En Caosmos, la más reciente exposición de su autoría, inaugurada el 14 de marzo de este año, en una ciudad enfurecida por diversos conflictos sociales, bajo la cerúlea noche entre las luces del Museo Francisco Goitia, se cuentan dos historias: el caos, representado por diversas abstracciones que recuerdan cortes histológicos con propiedades alcalinotérreas que, reveladas con tinciones de limón, pueden llegar a provocar horror. Y el cosmos, potenciado en elementos esenciales de la vida, como la música y los paisajes yermos, o reducido a lo más elemental en una burbuja.
Ambas historias coexisten, aunque en salas separadas y, pese a que parecieran hablar de dos diferentes mundos, están ligadas por la línea, que considero ya representativa de Villegas; también por el ocre, el terracota, el umbra y otros colores derivados, así como por el tema: la sierra, la estepa y sus personajes.
Sólo en los cuadros de este pintor se describe la tristeza por el anhelo de la felicidad pasada de una manera que pareciera sencilla y que es muy poderosa: con un vestido de fiesta, con una vaca alazana, con una dorada tuba o con una cerca de piedras. Porque en estas imágenes está el oficio del autobiógrafo, es decir, la necesidad de revivirlas y dejarlas fijas en el tiempo y el espacio.
¿De dónde nace esa antaña obstinación humana? ¿Para qué recrear escenas de la propia vida y exponerlas? ¿Por qué compartir algo íntimo? En mi caso, para seguir un instinto de comprensión y sanación.

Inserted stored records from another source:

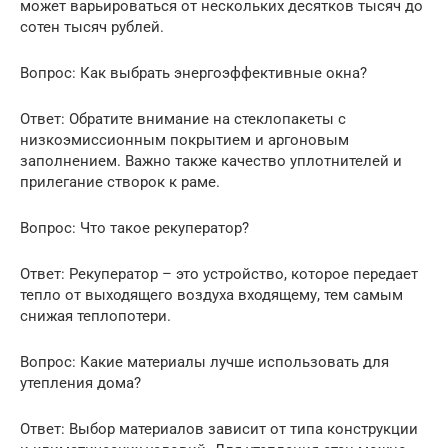
может варьироваться от нескольких десятков тысяч до
сотен тысяч рублей.
Вопрос: Как выбрать энергоэффективные окна?
Ответ: Обратите внимание на стеклопакеты с
низкоэмиссионным покрытием и аргоновым
заполнением. Важно также качество уплотнителей и
прилегание створок к раме.
Вопрос: Что такое рекуператор?
Ответ: Рекуператор – это устройство, которое передает
тепло от выходящего воздуха входящему, тем самым
снижая теплопотери.
Вопрос: Какие материалы лучше использовать для
утепления дома?
Ответ: Выбор материалов зависит от типа конструкции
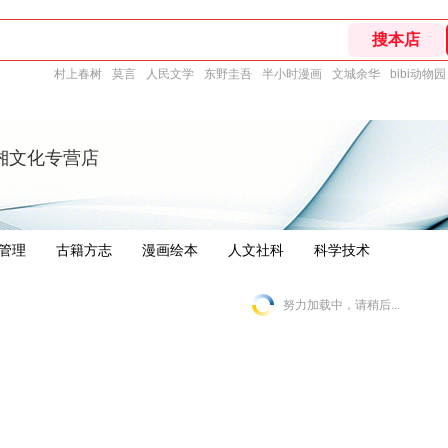
村上春树
莫言
人民文学
东野圭吾
半小时漫画
文城余华
bibi动物园
湘文化专营店
管理
古籍方志
漫画绘本
人文社科
科学技术
努力加载中，请稍后...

En Villegas, me parece que hay una expresa identidad anclada en el lugar de origen, Potrero de Gallegos, en Valparaíso.
Al igual que el Comala de Juan Rulfo e incluso el Oklahoma de John Steinbeck y el Yoknapatawpha de William Faulkner, los paisajes de Villegas son muestra de una poética del espacio que trasciende y se eleva hasta convertirlos en paraísos perdidos o utopías al alcance de la córnea.

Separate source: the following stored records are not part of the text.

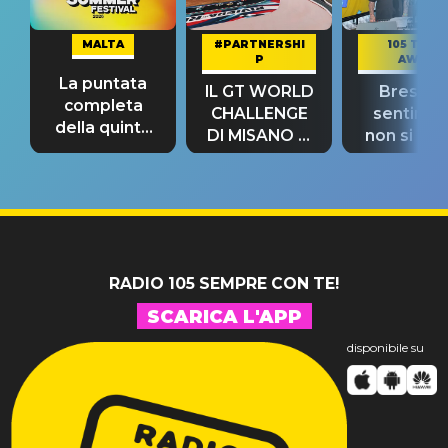
MALTA
#PARTNERSHI
105 TAKE
P
AWAY
La puntata
IL GT WORLD
Bresh: "I
completa
CHALLENGE
sentime
della quinta
DI MISANO si
non si pr
tappa
riconferma
fino alla n
un GRANDE
prima"
SUCCESSO!
RADIO 105 SEMPRE CON TE!
SCARICA L'APP
disponibile su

Quienes escribimos nos dedicamos a pintar con palabras rasgos físicos de lugares y personas, a la par de ambientes, emociones y pensamientos… Y muchas veces las palabras no alcanzan para llenar algunos intersticios, de ahí que una de las herramientas retóricas más usadas en literatura sea la imagen, que precisamente consiste en congelar un elemento del texto para enfatizarlo. En eso envidio a los que pintan, pues con líneas, trazos y colores relatan, sin palabras, todo un universo.
Así, el cosmos y el caos se juntan en la obra de Juan Carlos Villegas, como dicen las mitologías que alguna vez lo hicieron, al inicio de los tiempos, como un padre y una madre divinos, para dar comienzo a un cuento, que, cual esfera, es perfecto.